= Recorded data =
────
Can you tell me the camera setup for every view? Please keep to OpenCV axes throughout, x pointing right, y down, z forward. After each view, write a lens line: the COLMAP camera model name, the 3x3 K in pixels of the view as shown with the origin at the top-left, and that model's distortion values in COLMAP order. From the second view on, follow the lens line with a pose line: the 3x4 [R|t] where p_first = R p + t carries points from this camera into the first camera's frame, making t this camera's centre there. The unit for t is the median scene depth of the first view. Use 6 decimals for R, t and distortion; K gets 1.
────
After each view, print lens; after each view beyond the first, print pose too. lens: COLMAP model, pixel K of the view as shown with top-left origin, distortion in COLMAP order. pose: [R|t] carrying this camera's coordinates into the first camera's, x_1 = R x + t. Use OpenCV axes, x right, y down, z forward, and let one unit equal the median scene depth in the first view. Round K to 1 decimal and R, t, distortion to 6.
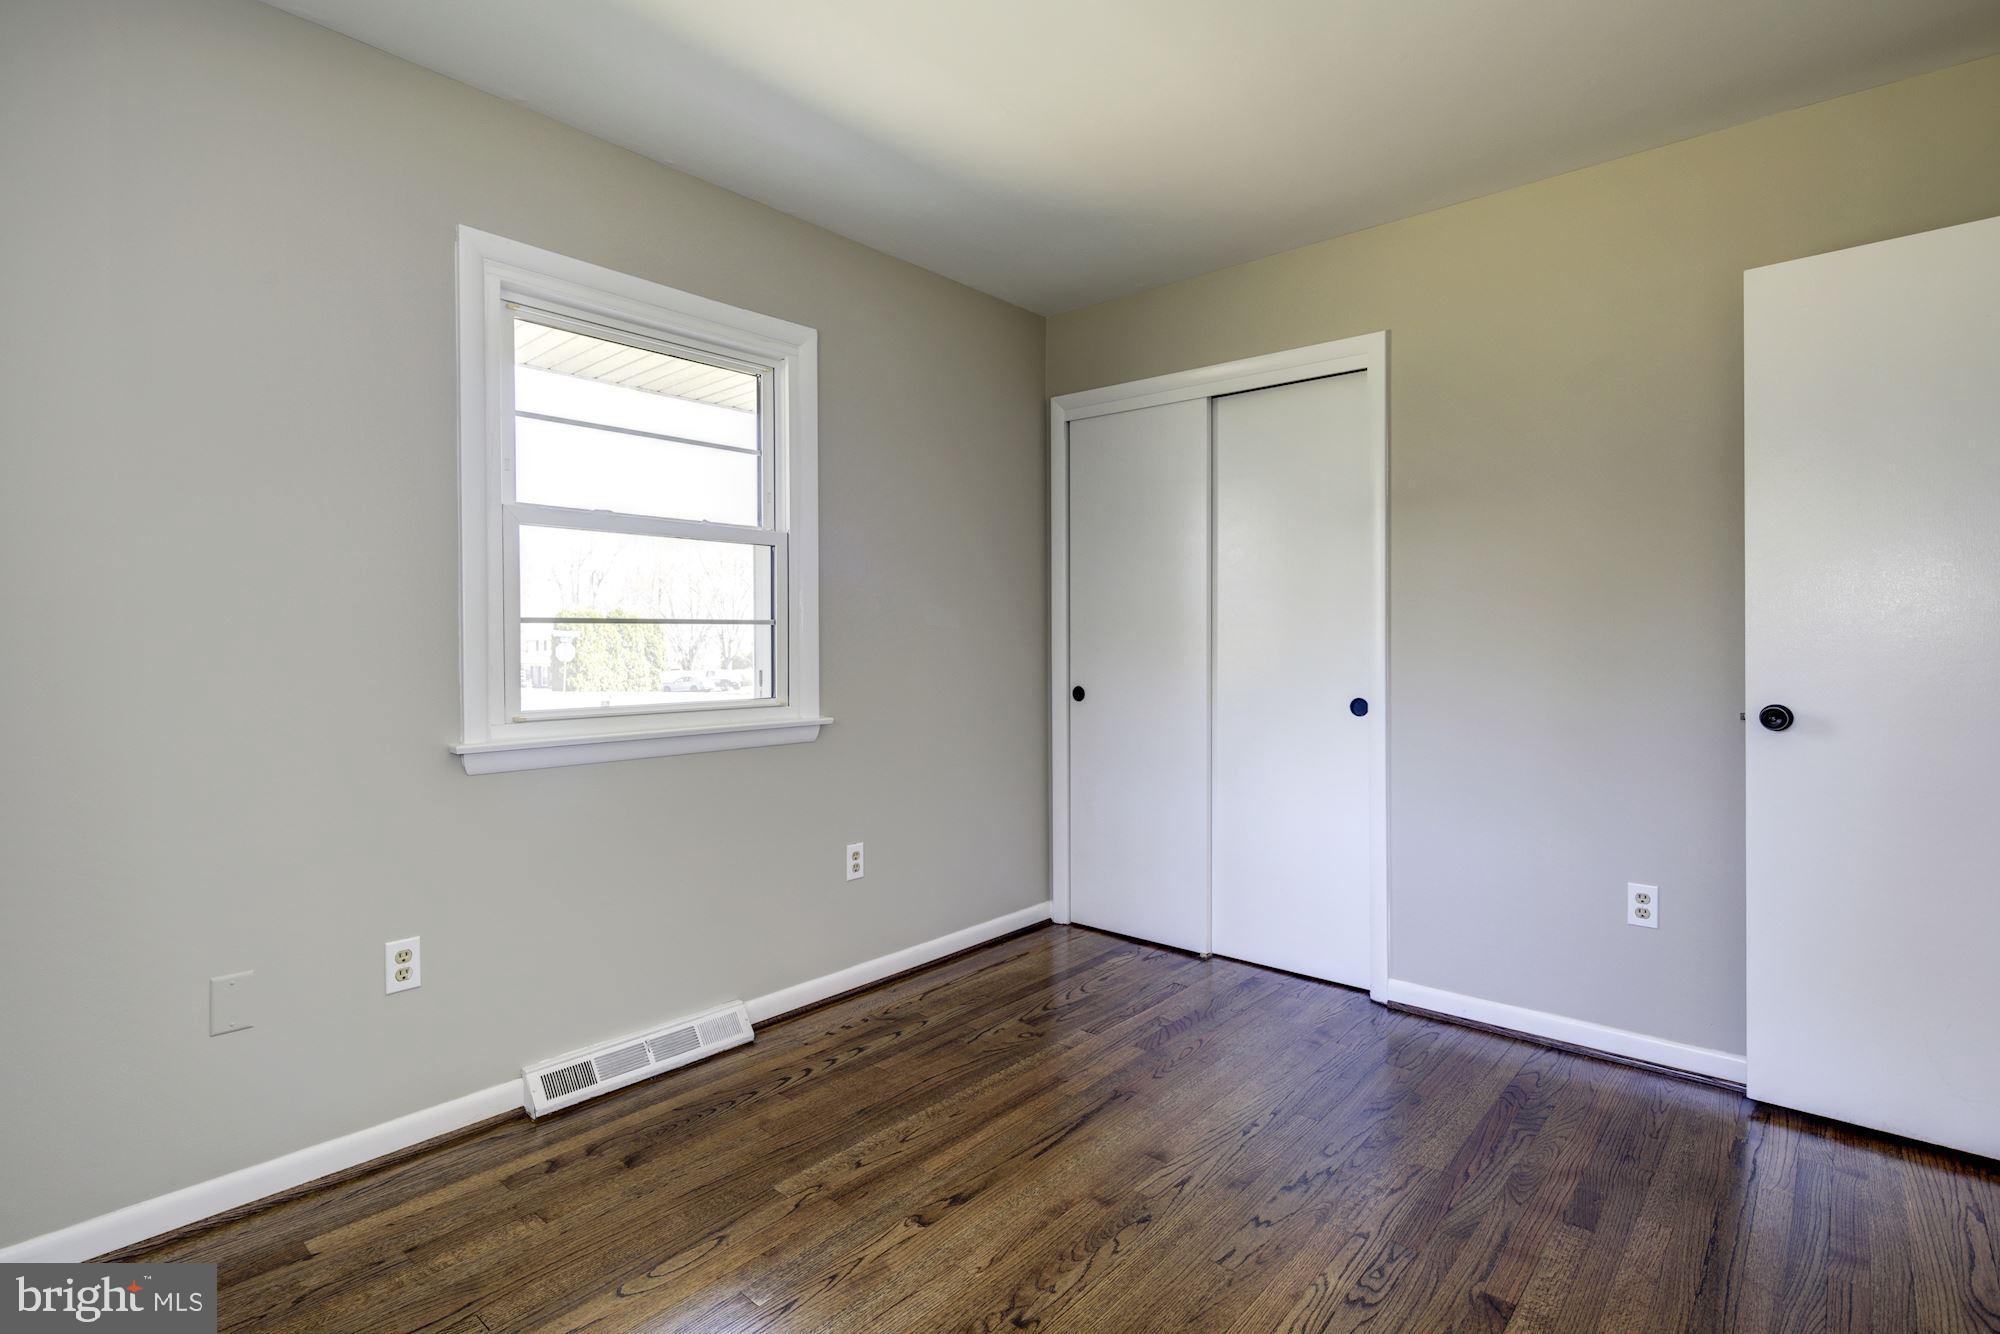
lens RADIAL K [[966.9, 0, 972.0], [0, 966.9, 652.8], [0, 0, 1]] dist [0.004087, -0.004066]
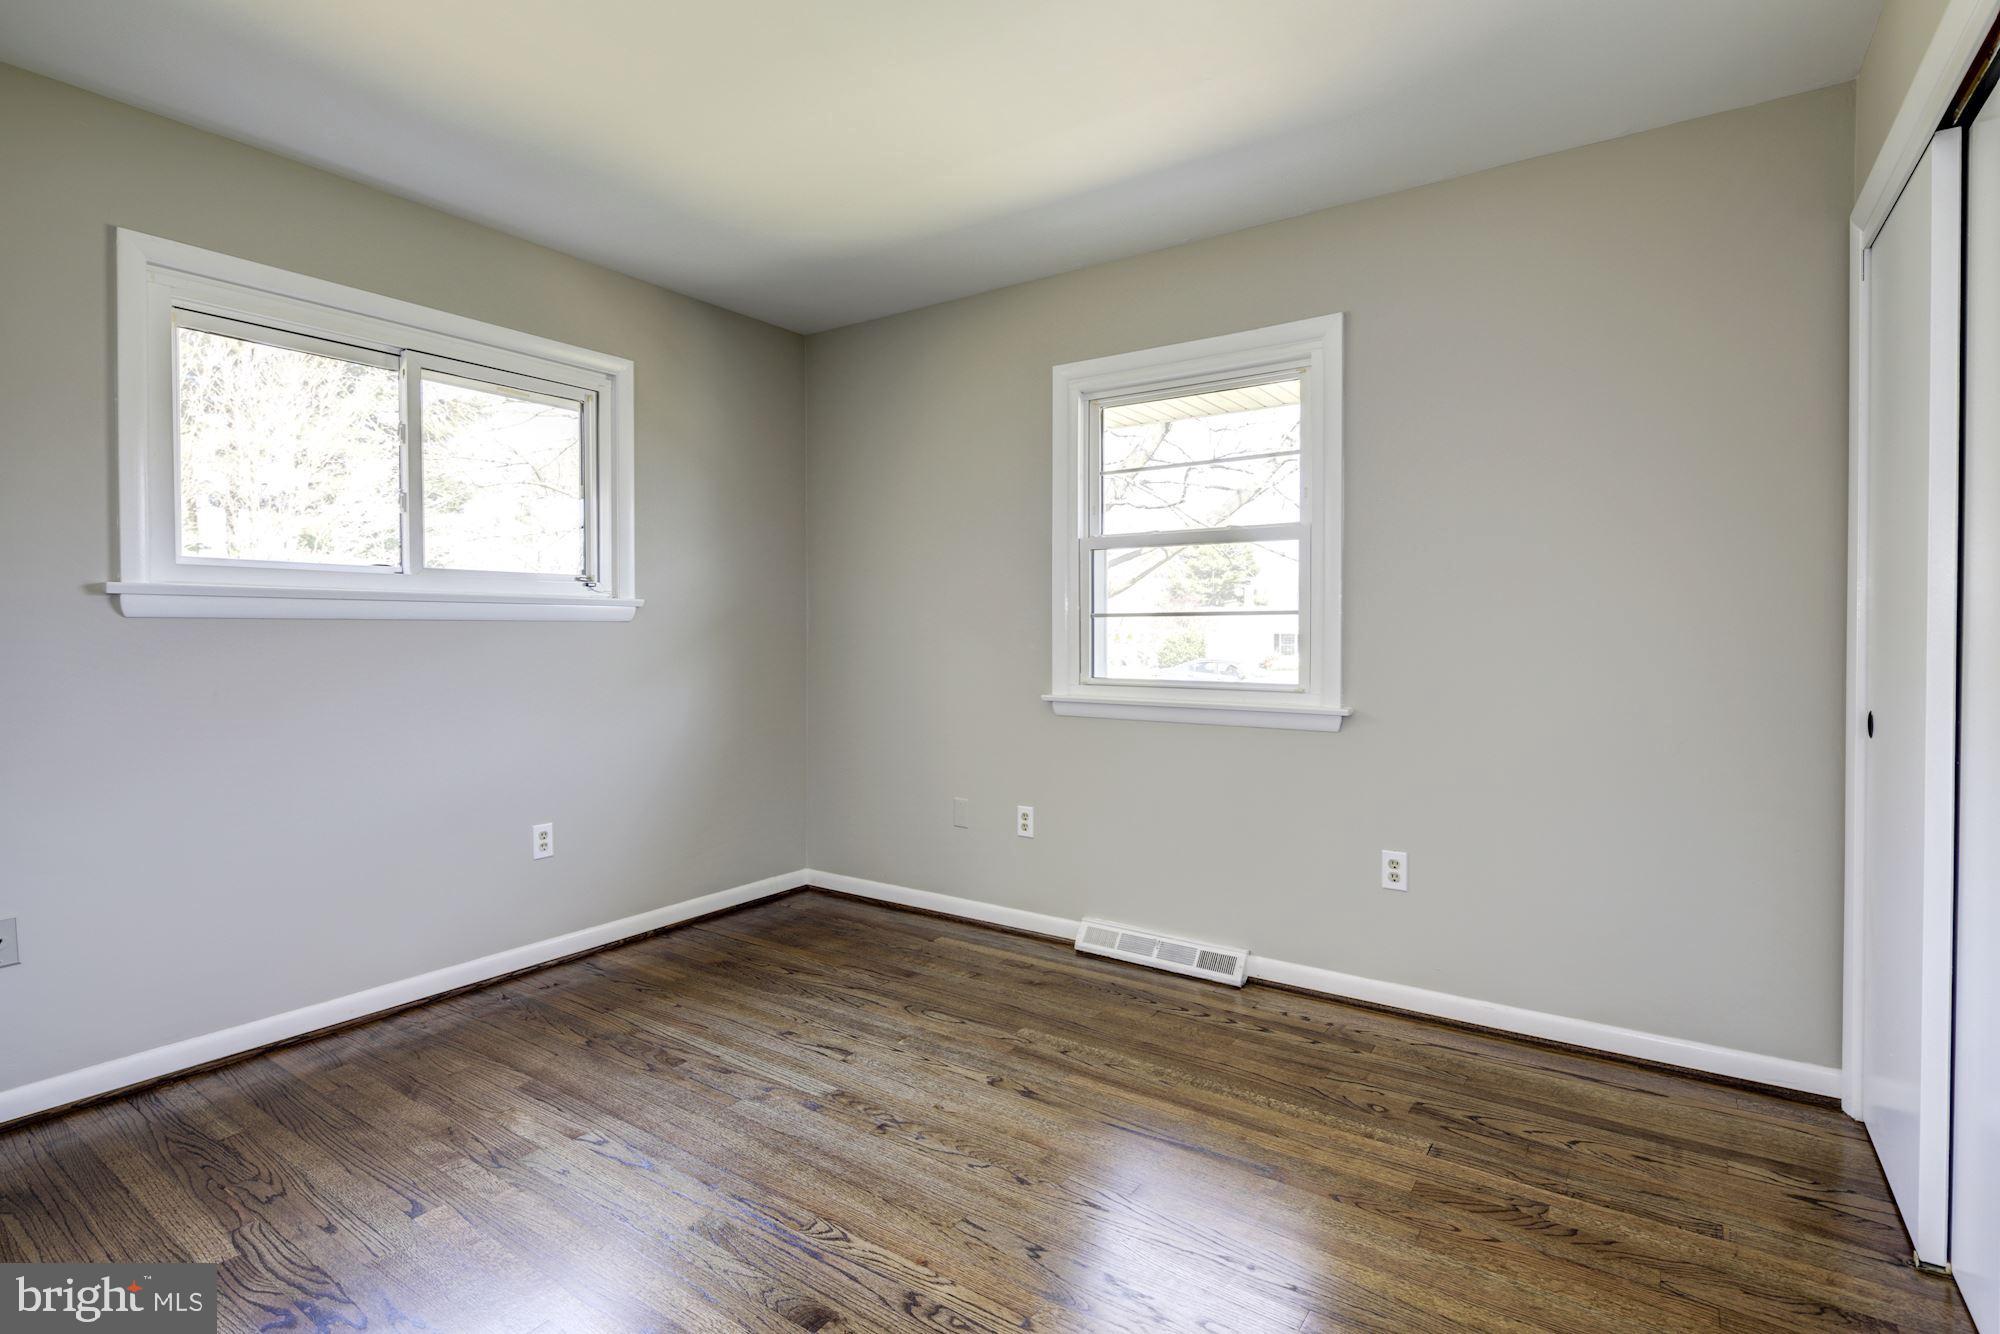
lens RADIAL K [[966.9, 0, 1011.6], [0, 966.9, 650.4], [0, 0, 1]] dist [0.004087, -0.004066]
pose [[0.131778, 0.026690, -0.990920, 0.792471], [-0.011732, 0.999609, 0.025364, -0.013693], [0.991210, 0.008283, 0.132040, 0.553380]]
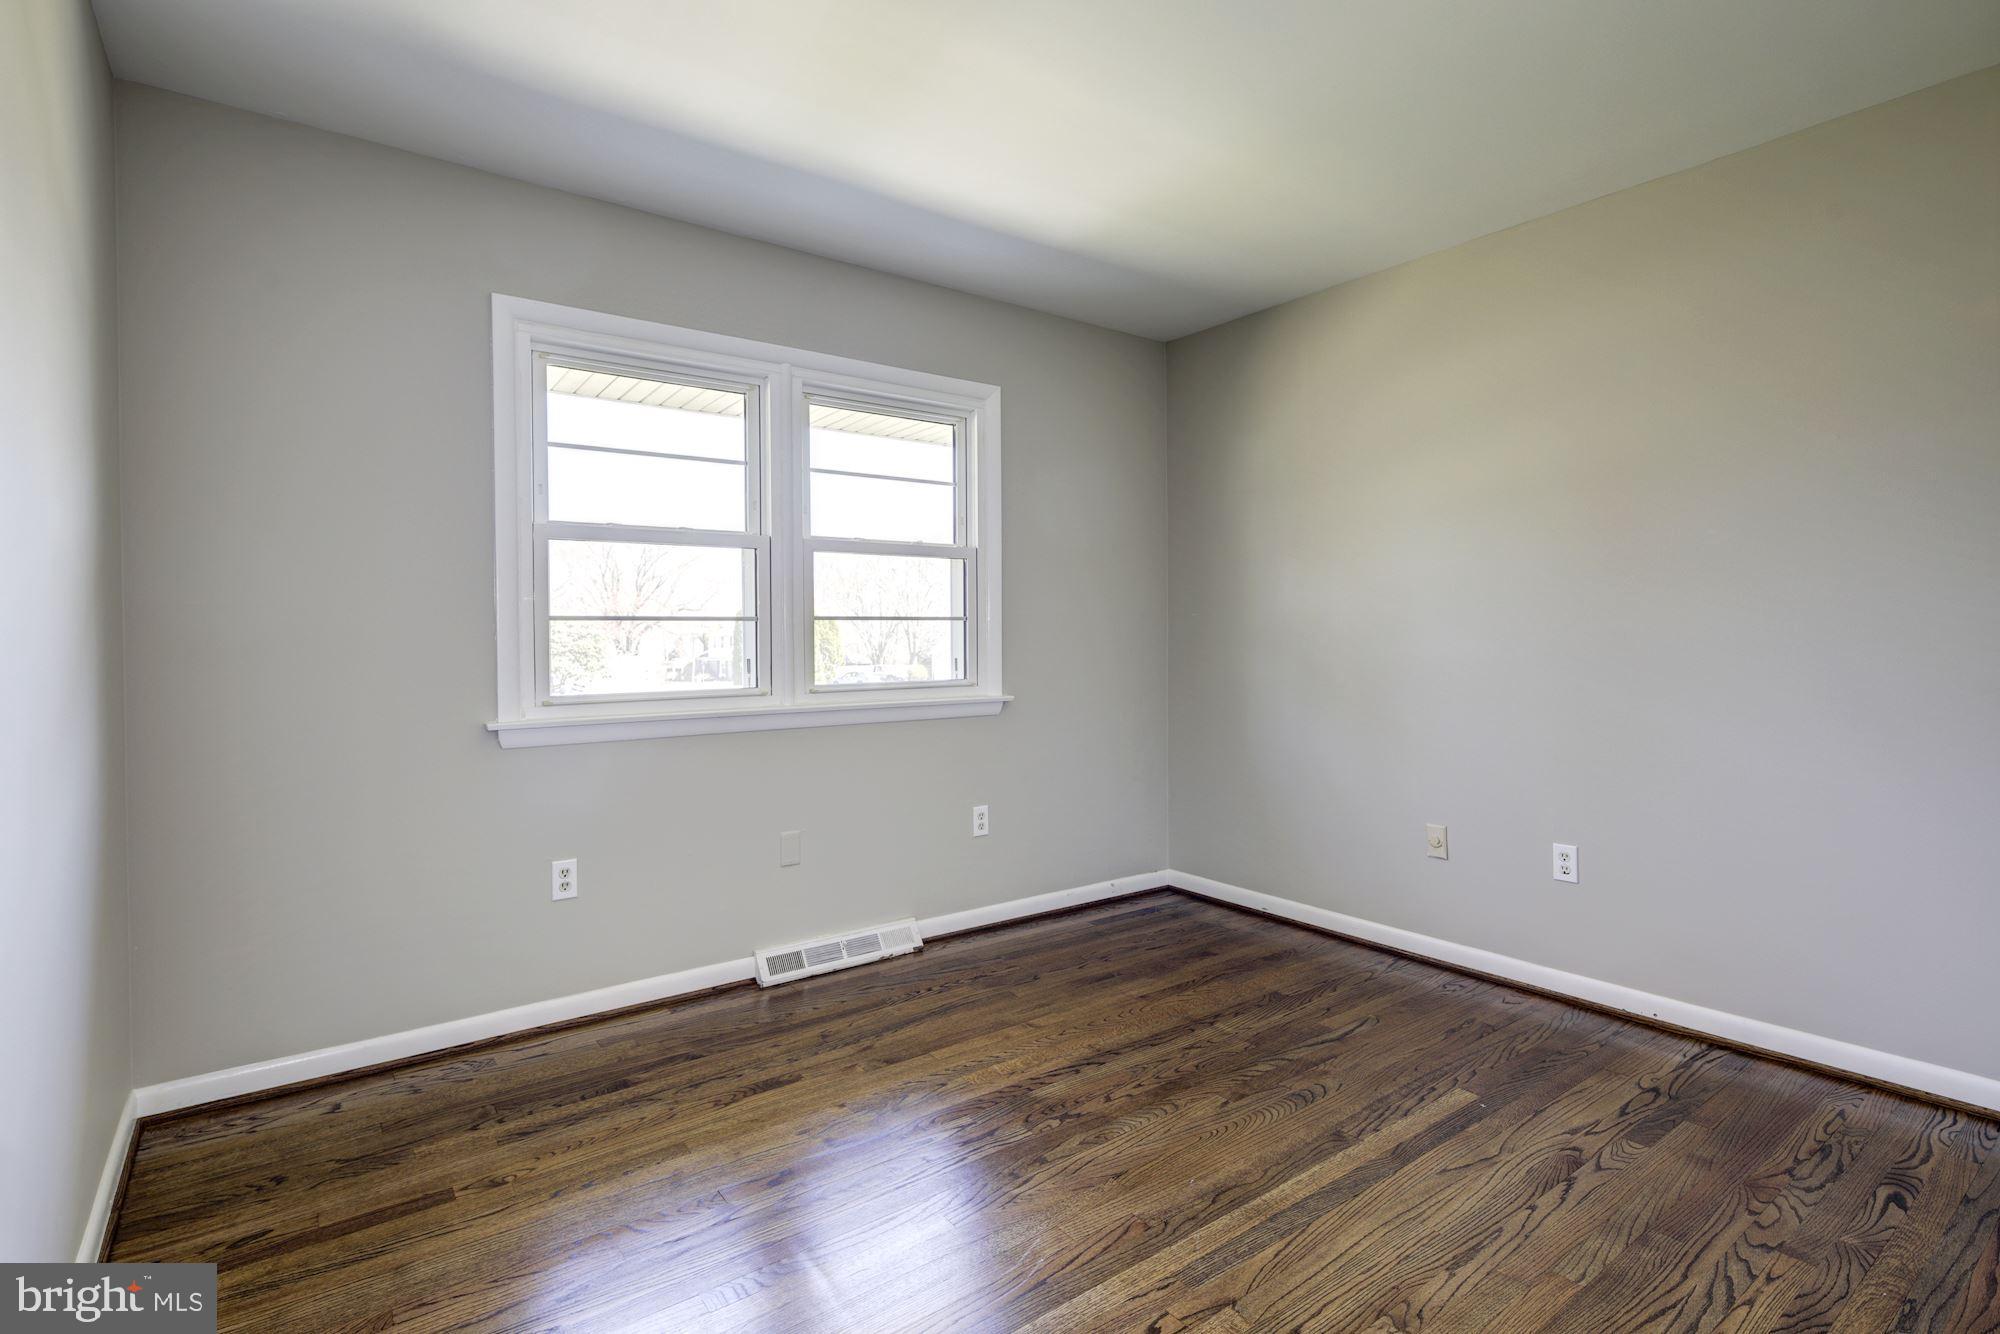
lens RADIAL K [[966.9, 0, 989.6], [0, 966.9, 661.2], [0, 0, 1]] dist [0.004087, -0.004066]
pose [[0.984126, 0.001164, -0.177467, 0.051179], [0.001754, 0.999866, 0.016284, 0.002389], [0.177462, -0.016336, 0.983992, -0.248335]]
────
Find each line in the listing above that contains the string "view" and copy those lines in full.

= Solution below =
Can you tell me the camera setup for every view? Please keep to OpenCV axes throughout, x pointing right, y down, z forward. After each view, write a lens line: the COLMAP camera model name, the 3x3 K in pixels of the view as shown with the origin at the top-left, and that model's distortion values in COLMAP order. From the second view on, follow the lens line with a pose line: the 3x4 [R|t] where p_first = R p + t carries points from this camera into the first camera's frame, making t this camera's centre there. The unit for t is the median scene depth of the first view. Use 6 decimals for R, t and distortion; K gets 1.
After each view, print lens; after each view beyond the first, print pose too. lens: COLMAP model, pixel K of the view as shown with top-left origin, distortion in COLMAP order. pose: [R|t] carrying this camera's coordinates into the first camera's, x_1 = R x + t. Use OpenCV axes, x right, y down, z forward, and let one unit equal the median scene depth in the first view. Round K to 1 decimal and R, t, distortion to 6.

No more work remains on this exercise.